Brent crude price, yesterday, slipped to $88.63 per barrel on the back of speculation that OPEC+ may decide to boost supply in the market, coupled with expectations of a rise in U.S inventories. Brent hit the highest price of $91.70 a barrel last Friday before it spirally came down to $88.63 a barrel few hours ago, a development, which may have dashed the hopes of many market observers that the price of crude is on ascendancy and could reach $100 per barrel soon. This happens, as the Oganisation of the Petroleum Exporting Countries (OPEC) and allies, together known as OPEC+ are looking forward to maintain their policy of gradual production increases soon. “We view growing potential for a faster rampup at this meeting, given the pace of the recent rally and the likely pressure from importing nations,” the bank said in a Jan.

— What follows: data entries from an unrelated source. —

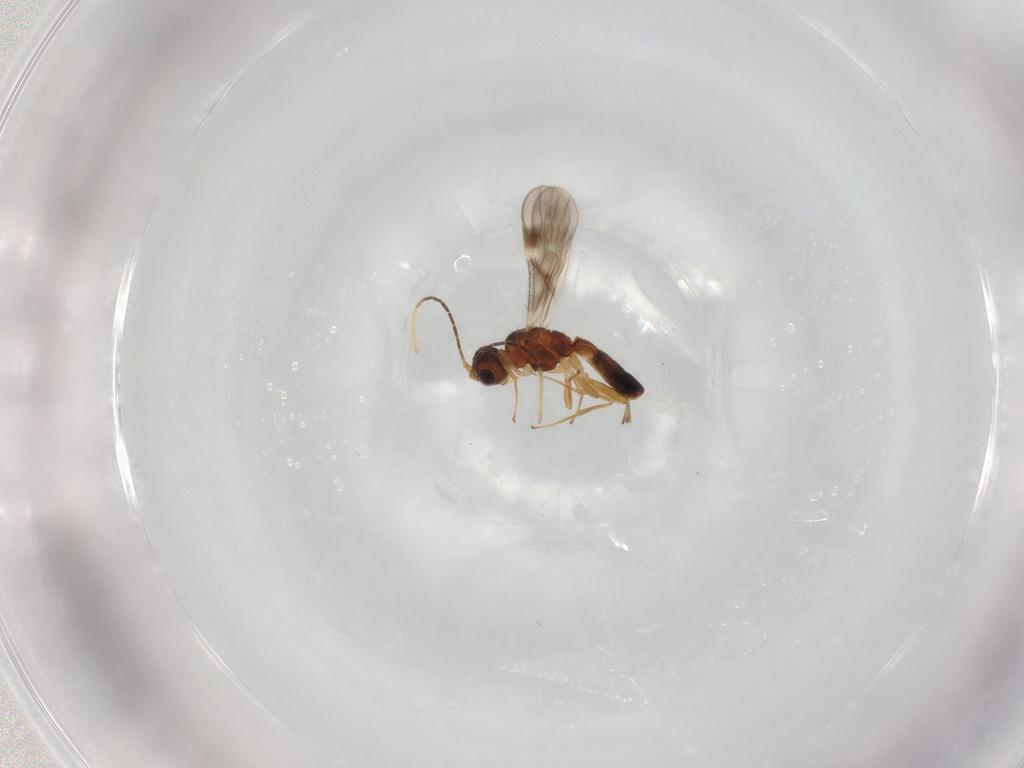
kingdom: Animalia
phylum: Arthropoda
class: Insecta
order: Hymenoptera
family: Braconidae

31 report, adding that expectations remained “evenly balanced” between an accelerated response and a status quo increase.” Goldman Sachs added. Brent crude was down 63 cents, or 0.7 per cent, at $88.63 a barrel by 1430 GMT. U.S. West Texas Intermediate crude slipped 55 cents, or 0.6 per cent, to $87.60. Oil was also pressured by expectations that this week’s U.S. supply reports will show an increase in crude stockpiles. Analysts expect stocks to have risen by 1.8 million barrels. OPEC undershot its promised output boost in January, a Reuters survey found, and the rally was expected by other analysts to persist.

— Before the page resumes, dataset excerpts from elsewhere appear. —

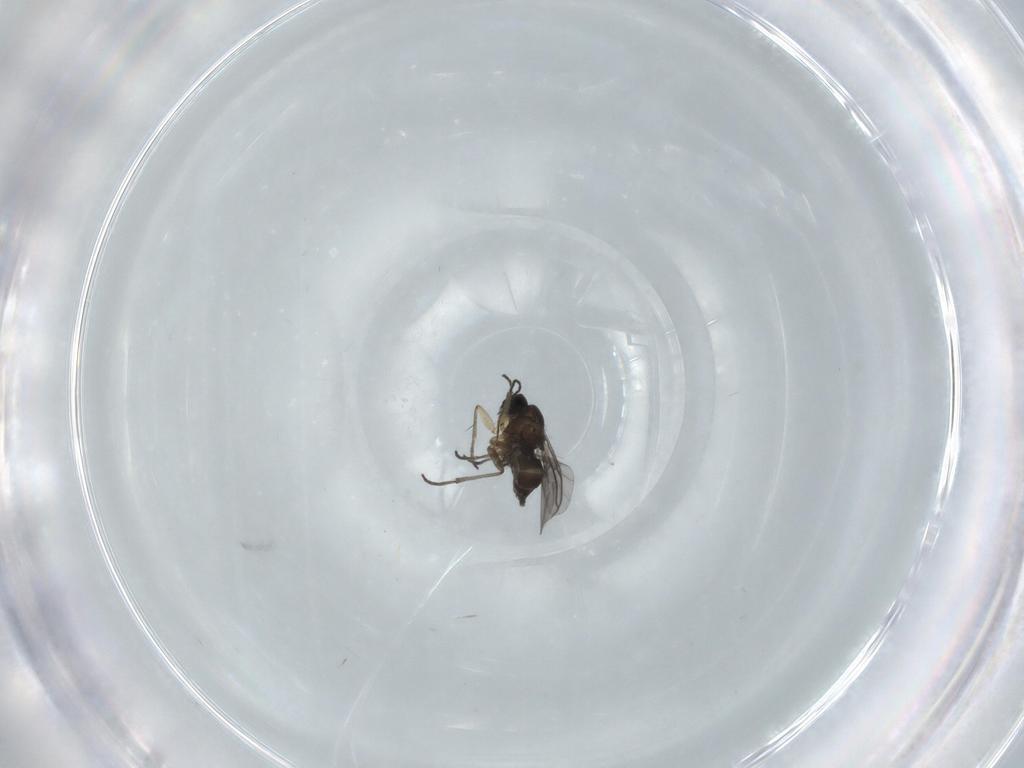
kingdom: Animalia
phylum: Arthropoda
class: Insecta
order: Diptera
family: Sciaridae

“The oil market is currently unreservedly bullish,” said Tamas Varga of oil broker PVM. “It is international tension, the perception of tight supply and the cold winter that are the most important factors behind the strength.” Rising differentials in the physical crude market imply concern about tight supply, Varga said. One of the North Sea crudes that underpins Brent, Ekofisk, was bid on Monday at its highest in more than a decade.